Literary Colossus Who Probed Our Dilemmas

U R Ananthamurthy, the celebrated Kannada writer, completed his last book just before he was admitted to hospital two weeks ago. Despite his frail health and advanced age, he remained a raging public intellectual and a passionate writer till the very end. He studied in a Sanskrit patashala and grew up in an orthodox Brahmin milieu. He obtained a PhD from England and taught English literature but wouldn’t write in that language. Inspired by Gandhi and Lohia, he believed the Indian writer should express himself in an Indian language and reach out in a democratic way. He was a crusader against populist writing, happy with a small readership for his evocative fiction. His formidable rival S L Bhyrappa, whom he denounced as a rightist, sells in fantastic numbers, but Ananthamurthy’s politics never veered towards the Sangh Parivar.

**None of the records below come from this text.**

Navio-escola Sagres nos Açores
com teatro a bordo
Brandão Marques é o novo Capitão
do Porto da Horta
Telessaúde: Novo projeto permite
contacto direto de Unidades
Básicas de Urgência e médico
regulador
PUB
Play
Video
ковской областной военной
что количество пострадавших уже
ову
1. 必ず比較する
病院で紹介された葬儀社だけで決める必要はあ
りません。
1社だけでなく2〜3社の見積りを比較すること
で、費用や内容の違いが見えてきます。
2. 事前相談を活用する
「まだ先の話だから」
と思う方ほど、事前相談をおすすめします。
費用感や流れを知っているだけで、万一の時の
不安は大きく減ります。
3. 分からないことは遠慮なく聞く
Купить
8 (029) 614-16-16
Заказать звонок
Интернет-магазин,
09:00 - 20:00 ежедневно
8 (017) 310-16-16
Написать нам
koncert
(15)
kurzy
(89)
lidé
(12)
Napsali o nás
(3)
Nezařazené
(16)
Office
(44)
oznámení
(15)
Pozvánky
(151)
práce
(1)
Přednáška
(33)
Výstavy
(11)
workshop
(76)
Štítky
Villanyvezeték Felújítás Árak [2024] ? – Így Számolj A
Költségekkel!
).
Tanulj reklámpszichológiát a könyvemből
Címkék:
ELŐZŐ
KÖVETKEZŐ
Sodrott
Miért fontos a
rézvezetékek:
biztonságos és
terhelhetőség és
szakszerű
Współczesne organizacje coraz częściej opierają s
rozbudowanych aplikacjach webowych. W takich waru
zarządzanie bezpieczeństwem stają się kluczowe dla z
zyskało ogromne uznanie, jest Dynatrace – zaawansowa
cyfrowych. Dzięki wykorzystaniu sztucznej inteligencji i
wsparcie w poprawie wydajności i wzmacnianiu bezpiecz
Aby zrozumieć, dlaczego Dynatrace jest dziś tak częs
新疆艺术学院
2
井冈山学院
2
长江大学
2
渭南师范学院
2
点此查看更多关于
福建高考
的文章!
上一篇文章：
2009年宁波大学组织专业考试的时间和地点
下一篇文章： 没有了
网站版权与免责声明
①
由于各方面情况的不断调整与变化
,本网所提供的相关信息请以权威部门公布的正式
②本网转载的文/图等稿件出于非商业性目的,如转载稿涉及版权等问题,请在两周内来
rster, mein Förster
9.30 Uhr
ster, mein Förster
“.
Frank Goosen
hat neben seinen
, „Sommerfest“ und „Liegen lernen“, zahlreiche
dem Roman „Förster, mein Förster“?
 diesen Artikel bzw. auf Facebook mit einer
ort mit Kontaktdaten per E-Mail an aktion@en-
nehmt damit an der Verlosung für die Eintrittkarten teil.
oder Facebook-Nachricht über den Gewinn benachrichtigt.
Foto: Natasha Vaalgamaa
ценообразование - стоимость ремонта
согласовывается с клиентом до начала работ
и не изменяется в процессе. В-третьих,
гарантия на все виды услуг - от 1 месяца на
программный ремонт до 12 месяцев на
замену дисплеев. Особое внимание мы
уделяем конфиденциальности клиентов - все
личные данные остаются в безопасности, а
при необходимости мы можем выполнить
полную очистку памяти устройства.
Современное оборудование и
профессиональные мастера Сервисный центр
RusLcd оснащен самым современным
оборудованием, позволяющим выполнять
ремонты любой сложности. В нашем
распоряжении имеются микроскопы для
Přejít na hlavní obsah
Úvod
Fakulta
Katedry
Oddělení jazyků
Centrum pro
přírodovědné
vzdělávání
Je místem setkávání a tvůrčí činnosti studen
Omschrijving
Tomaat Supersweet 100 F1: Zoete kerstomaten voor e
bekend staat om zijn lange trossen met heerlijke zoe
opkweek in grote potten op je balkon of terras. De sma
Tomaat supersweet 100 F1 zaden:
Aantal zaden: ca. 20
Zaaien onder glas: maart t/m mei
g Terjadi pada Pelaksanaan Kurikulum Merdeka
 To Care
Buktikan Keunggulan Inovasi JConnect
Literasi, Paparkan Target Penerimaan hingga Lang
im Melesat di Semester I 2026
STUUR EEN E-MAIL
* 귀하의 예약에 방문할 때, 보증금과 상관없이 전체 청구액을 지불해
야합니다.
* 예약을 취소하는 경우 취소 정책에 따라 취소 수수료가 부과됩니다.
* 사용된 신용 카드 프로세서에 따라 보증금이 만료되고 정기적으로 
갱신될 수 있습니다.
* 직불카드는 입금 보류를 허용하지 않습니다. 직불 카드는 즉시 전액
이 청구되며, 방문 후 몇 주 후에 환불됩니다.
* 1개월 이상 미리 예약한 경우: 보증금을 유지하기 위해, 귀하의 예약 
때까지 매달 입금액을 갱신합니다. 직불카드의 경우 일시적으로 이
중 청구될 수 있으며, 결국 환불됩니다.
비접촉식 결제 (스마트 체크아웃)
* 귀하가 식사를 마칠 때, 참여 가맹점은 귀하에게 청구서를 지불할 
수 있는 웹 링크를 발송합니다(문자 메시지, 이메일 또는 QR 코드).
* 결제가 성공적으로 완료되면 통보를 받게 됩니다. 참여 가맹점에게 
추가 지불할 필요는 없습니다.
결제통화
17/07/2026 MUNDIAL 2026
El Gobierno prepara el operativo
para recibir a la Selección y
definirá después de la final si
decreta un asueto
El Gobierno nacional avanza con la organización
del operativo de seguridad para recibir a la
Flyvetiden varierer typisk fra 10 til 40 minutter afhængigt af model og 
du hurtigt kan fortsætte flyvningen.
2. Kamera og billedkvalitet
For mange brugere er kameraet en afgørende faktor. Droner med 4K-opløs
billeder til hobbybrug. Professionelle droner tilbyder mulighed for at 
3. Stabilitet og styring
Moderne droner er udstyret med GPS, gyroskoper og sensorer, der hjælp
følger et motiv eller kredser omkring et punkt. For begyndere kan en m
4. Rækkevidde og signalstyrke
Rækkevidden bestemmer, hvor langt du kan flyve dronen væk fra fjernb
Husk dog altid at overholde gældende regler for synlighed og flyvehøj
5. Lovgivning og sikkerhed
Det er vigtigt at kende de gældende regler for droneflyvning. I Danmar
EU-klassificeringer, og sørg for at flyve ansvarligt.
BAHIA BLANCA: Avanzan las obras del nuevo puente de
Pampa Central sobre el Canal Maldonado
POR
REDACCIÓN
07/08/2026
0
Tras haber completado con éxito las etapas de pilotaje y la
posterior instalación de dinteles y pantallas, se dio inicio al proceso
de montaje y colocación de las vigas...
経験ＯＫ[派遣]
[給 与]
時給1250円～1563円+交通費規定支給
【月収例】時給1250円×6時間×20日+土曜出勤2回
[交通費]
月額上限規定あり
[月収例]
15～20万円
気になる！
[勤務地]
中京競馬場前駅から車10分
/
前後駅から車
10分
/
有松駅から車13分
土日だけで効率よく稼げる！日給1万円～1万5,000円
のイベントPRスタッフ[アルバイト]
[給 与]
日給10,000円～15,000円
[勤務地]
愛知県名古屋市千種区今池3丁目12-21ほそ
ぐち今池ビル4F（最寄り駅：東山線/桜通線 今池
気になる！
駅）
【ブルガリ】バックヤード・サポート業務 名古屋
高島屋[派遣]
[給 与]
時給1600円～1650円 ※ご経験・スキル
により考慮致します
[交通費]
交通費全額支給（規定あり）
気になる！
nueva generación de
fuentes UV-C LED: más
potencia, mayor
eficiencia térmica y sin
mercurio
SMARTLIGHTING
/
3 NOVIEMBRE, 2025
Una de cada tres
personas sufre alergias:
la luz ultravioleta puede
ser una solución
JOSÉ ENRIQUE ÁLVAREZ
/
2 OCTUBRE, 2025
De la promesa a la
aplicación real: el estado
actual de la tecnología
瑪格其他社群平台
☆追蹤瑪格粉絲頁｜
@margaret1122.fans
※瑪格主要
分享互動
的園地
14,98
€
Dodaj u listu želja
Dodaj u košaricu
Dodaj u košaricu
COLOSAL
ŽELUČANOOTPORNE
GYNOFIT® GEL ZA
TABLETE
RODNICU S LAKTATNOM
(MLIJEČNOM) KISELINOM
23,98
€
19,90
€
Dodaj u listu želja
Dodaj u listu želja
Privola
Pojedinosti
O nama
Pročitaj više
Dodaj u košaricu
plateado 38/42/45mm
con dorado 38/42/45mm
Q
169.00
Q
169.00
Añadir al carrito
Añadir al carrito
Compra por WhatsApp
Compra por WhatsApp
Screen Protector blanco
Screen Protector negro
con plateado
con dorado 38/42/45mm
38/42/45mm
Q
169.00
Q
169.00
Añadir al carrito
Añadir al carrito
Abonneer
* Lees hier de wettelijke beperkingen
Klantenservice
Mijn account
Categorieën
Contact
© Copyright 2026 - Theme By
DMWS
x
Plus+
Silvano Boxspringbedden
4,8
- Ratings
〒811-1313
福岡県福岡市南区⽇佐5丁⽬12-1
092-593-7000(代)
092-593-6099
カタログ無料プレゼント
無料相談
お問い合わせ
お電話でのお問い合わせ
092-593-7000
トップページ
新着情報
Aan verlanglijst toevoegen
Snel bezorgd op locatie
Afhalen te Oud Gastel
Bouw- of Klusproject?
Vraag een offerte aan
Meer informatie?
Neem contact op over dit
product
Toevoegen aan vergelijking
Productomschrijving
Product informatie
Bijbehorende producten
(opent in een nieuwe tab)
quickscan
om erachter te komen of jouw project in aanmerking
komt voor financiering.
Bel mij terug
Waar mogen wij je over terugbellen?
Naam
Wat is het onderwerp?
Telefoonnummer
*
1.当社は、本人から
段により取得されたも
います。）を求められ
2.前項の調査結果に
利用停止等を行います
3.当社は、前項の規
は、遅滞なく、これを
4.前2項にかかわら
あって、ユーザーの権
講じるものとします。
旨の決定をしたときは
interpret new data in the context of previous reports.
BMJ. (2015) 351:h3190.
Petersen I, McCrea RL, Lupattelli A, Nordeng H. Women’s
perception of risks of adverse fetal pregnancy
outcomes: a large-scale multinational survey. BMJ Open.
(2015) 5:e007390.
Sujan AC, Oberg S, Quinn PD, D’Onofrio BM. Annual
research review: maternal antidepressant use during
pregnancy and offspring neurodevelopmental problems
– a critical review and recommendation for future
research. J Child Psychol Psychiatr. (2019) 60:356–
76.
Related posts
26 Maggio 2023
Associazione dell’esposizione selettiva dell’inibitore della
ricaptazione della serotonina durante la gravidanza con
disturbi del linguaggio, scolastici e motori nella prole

Although he wrote poetry, non-fiction and criticism, his novel Samskara perhaps remains his most famous work. It explores how caste dogma and religious scholarship play out in the face of the death of a Brahmin apostate. The book, made into a pioneering film, was not only a literary trailblazer, but it also inspired regional films to look beyond escapist excesses. It also intrigued some of the world’s most incisive minds. Erich Fromm, the German psychoanalyst, and Nobel laureate V S Naipaul found in it fascinating revelations about the Indian mind.

The Jnanpith awardee has examined and reexamined our biggest dilemmas since Independence. He asks many questions: Are Brahmin and Shudra irreconcilable categories? Is English-medium education impoverishing our emotional lives? How can we retain our self-respect in a post-colonial, globalised age? What is our city-slicker idea of development doing to the marginalised? His arguments have infuriated the “aspirational” middle class. Yet, literary buffs concede he had few peers in India as a teller of sensitive stories. With his passing, India has lost a literary colossus, provocateur and a supporter of many causes.